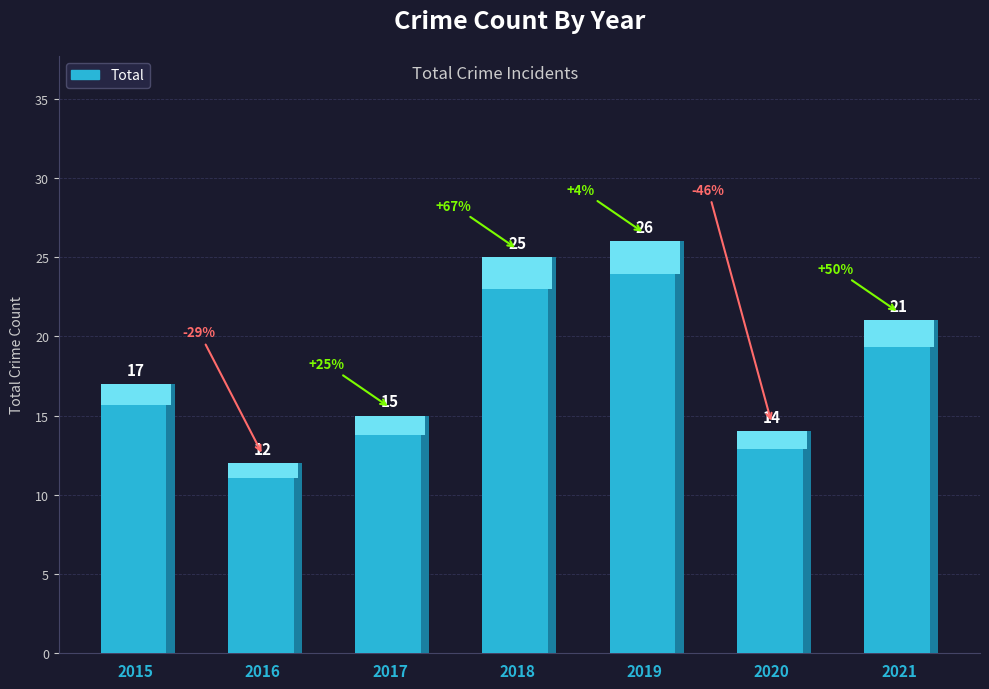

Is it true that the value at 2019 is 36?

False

--

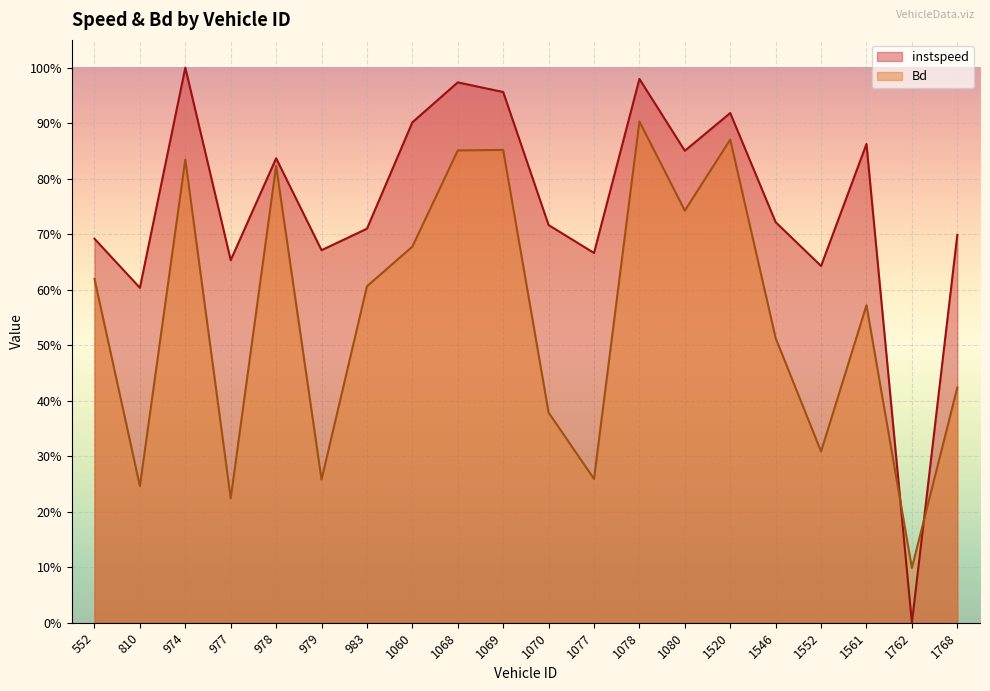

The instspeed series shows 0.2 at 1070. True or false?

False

...

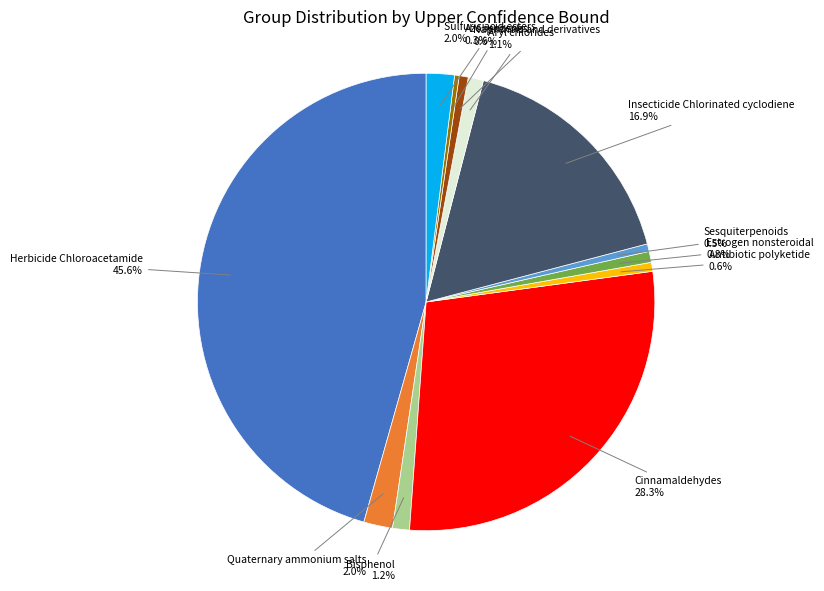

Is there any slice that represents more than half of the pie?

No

__WHAT YOU SHOULD DO__
Tally how many lines in the entries above contain the word "that", treating uppercase and lowercase as different. Reply with the number alone.

__WRITTEN SOLUTION__
2